L’UTILITÀ DEI CORPI INTERMEDI
C’erano, una volta, e contavano, eccome se contavano, le rappresentanze. C’erano, per dirla in termini più forbiti e solenni, le formazioni sociali di cui parla nientemeno che il secondo articolo della nostra Costituzione. Corpi intermedi che, nel pensiero personalista dei costituenti, avrebbero dovuto appunto mettersi in mezzo, mediando, tra il singolo e lo Stato favorendo così la partecipazione e combattendo l’individualismo.
C’erano perché da qualche anno le rappresentanze sono uscite decisamente di moda: accusate di inefficienza, di corporativismo, di mediazioni inconcludenti. Fatte fuori dal decisionismo leaderistico della politica, dalla globalizzazione dell’economia, dall’assenza di grandi conflitti sociali e dall’individualismo della cultura odierna.
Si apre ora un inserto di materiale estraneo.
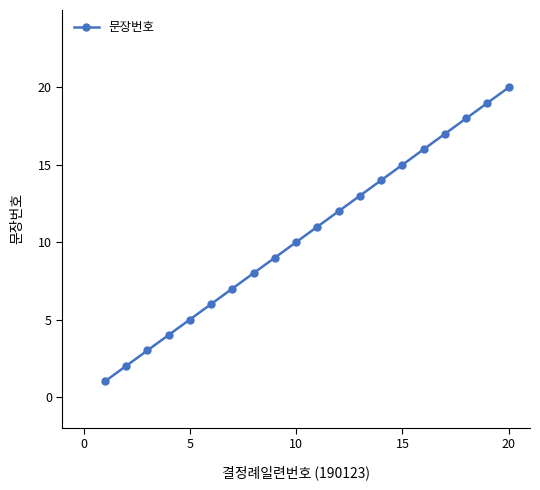

Does the chart have visible grid lines?

No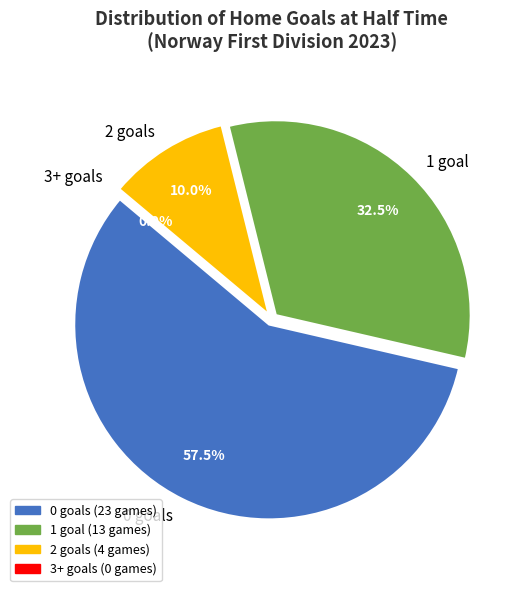

Combined, do 1 and 4+ account for over 50%?

No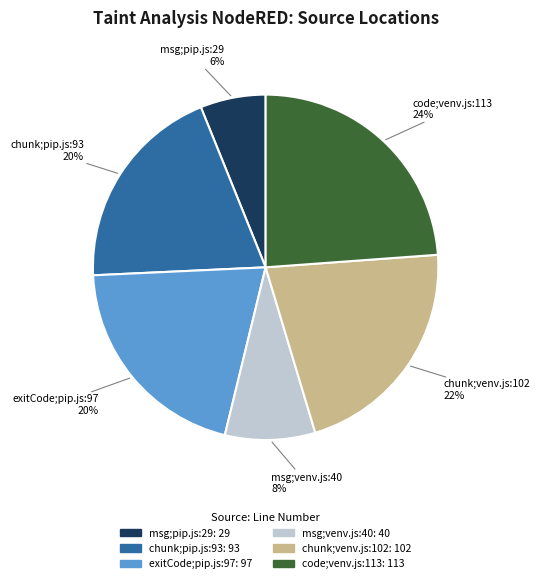

True or false: msg;venv.js:40 accounts for 15% of the total.

False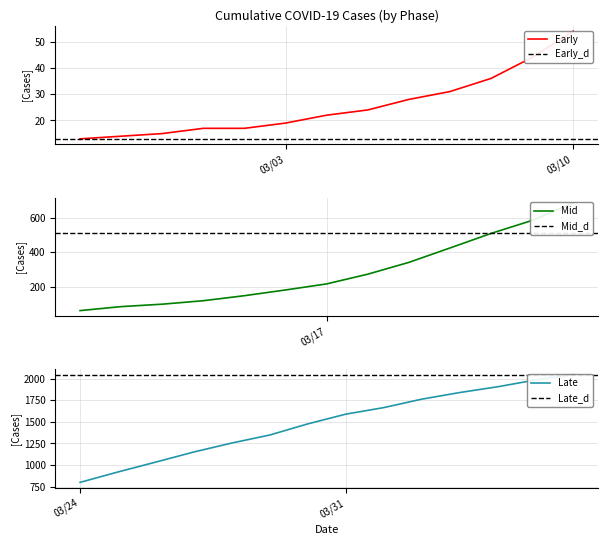

What is the change in value from 2020-02-28 to 2020-03-03?

+5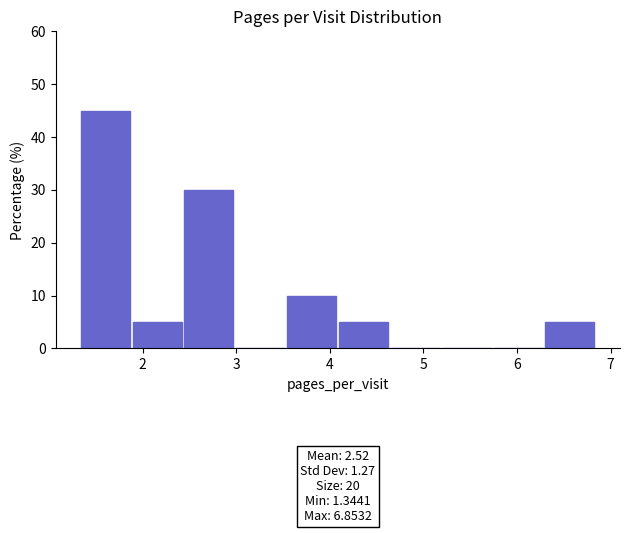

Which range on the x-axis has the tallest bar?

1.3 to 1.9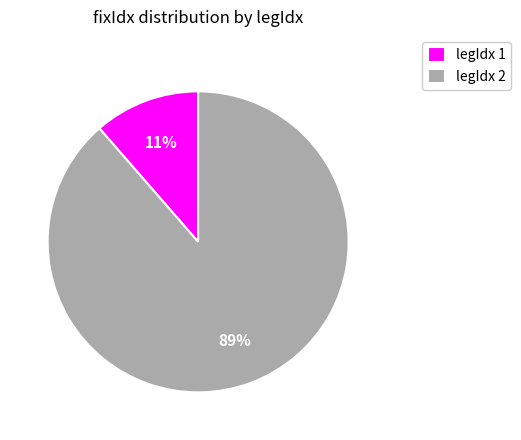

Between legIdx 2 and legIdx 1, which is larger?

legIdx 2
Insomma, si dice che siamo in tempi di disintermediazione. Nella società sempre più liquida, il verticale ha la meglio sull’orizzontale. E poco conta che, soprattutto in Veneto, le rappresentanze con il loro tessuto associazionistico molto diffuso (sindacale, imprenditoriale, religioso, sociale, culturale) abbiano costituito un segmento importante del Dna sociale ed un tratto costitutivo dello sviluppo locale.
Fine delle rappresentanze allora? No, tutt’altro, fino a quando ci saranno processi di sviluppo e quindi di squilibrio sociale, con conseguenti tensioni, litigiosità, istanze da convogliare in mobilitazioni collettive e da governare.
Siamo infatti una società in cui aumentano le disuguaglianze sociali ed in cui quindi fanno grumo risentimenti che non possono essere lasciati rancorosamente a loro stessi, ma devono essere collettivamente rappresentati e “sfogati”. Siamo anche una società che sta integrando milioni di stranieri, tutti portatori di interessi forti (casa, lavoro, scuola, lingua, ecc.) e tutti alle prese con nuove identità collettive; interessi e identità che qualcuno dovrà pure rappresentare. E siamo una società che tende a cumulare un malcontento e talvolta un livore che va in qualche modo raccolto e gestito. Senza coltivare le emozioni della piazza o le depressioni familiari. Di sicuro occorre “Rigenerare la rappresentanza”, come scrivono in un loro agile volume Casteller e Rigobello, due uomini che provengono proprio dall’associazionismo artigiano. Proprio quell’associazionismo oggi in particolare difficoltà perché alle prese con perdite di iscritti, difficoltà di fornire servizi alle aziende, fatica nel raccogliere e nel portare avanti gli interessi degli associati. Il tutto in un contesto economico a dir poco – ma molto poco – incerto e nebuloso. Eppure da qui si deve partire: perché solo le associazioni, le rappresentanze, sanno intrecciare le esigenze dei loro iscritti e le necessità del loro territorio con le grandi trasformazioni che altrimenti rischiano di correre alte e veloci sopra le nostre teste: ma senza coinvolgerci o interpellarci.